[gclist] synchronization cost (was: Garbage collection and XML)

Emery Berger emery@cs.utexas.edu
Fri, 9 Mar 2001 14:09:41 -0600


> -----Original Message-----
> From: Boehm, Hans [mailto:hans_boehm@hp.com]
> Sent: Friday, March 09, 2001 12:07 PM
> To: 'Emery Berger'; Boehm, Hans; 'David Chase'; gclist@iecc.com
> Cc: icis-developers@bbn.com
> Subject: RE: [gclist] synchronization cost (was: Garbage collection and
> XML)
>
>
> Does anyone know if this is documented somewhere?
>

http://developer.intel.com/design/pentium4/manuals/24547203.pdf

See Chapter 7.1. "For the P6 family processors, locked operations serialize
all outstanding load and store operations (that is, wait for them to
complete). This rule is also true for the Pentium 4 processor, with one
exception: load operations that reference weakly ordered memory types (such
as the WC memory type) may not be serialized. "

-- Emery


> Since these are out-of-order machines, the other question is whether
> subsequent instructions that don't depend on later memory references will
> continue to execute during the wait.  If so, this might explain
> some of the
> diffferences in measurements.
>
> Hans
>
> > -----Original Message-----
> > From: Emery Berger [mailto:emery@cs.utexas.edu]
> > Sent: Thursday, March 08, 2001 6:51 PM
> > To: Boehm, Hans; 'David Chase'; gclist@iecc.com
> > Cc: icis-developers@bbn.com
> > Subject: RE: [gclist] Garbage collection and XML
> >
> >
> > > Is that an X86 machine?  I just timed a Pentium III/500/100
> > machine at
> > > something near 25 cycles per
> > > "lock; cmpxchgl".  I'm interested because I've sometimes
> > heard the claim
> > > that X86 is particularly bad at this, but that hasn't really been
> > > consistent
> > > with my experience.  Is this chipset dependent, perhaps?
> >
> > Timing just the "lock; cmpxchgl" doesn't give you the whole
> > picture.
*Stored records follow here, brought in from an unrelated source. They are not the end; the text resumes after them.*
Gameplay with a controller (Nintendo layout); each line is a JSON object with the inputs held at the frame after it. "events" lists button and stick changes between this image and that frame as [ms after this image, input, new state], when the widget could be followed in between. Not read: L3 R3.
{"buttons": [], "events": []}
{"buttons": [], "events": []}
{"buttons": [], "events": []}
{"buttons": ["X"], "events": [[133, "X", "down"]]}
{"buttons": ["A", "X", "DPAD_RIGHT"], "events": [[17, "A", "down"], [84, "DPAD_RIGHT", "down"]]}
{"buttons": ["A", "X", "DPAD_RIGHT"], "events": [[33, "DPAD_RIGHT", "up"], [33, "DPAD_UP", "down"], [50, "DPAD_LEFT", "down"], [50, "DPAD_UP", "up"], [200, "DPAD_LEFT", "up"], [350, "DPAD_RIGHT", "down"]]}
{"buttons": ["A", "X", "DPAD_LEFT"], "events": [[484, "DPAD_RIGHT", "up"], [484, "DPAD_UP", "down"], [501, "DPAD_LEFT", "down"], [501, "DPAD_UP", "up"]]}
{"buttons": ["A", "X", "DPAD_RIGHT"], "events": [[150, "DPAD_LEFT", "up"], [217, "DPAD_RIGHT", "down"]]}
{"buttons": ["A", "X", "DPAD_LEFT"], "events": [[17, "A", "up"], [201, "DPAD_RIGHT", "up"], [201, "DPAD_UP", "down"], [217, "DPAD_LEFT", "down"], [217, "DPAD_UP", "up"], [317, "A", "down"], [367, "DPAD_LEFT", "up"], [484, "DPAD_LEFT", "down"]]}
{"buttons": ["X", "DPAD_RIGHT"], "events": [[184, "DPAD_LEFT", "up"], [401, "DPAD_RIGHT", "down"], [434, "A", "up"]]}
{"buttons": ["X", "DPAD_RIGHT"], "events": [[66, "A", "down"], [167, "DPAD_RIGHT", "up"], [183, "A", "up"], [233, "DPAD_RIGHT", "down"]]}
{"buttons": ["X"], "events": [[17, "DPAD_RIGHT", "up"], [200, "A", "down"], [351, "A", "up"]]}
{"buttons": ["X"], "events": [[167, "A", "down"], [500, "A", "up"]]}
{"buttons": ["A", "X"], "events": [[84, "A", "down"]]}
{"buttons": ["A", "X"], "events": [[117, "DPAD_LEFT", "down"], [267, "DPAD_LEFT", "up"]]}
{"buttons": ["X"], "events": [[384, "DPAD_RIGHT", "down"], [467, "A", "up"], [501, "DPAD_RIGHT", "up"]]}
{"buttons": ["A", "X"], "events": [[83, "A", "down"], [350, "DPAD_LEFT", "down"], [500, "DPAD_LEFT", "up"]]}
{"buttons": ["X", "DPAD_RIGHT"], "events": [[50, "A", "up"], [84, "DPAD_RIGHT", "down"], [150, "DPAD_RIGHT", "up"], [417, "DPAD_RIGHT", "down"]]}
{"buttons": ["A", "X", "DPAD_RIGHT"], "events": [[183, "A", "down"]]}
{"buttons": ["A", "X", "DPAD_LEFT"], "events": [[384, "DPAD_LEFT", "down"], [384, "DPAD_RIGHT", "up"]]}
The
> > problem is that the Pentium flushes the pipeline when it
> > encounters a locked
> > instruction. The performance penalty is pretty spectacular.
> > I'm told the P4
> > has a 24-stage pipeline, so locked instructions will become
> > effectively even
> > more expensive.
> >
> > Regards,
> > -- Emery
> >
> > --
> > Emery Berger
> > emery@cs.utexas.edu
> > http://www.cs.utexas.edu/users/emery
> >
>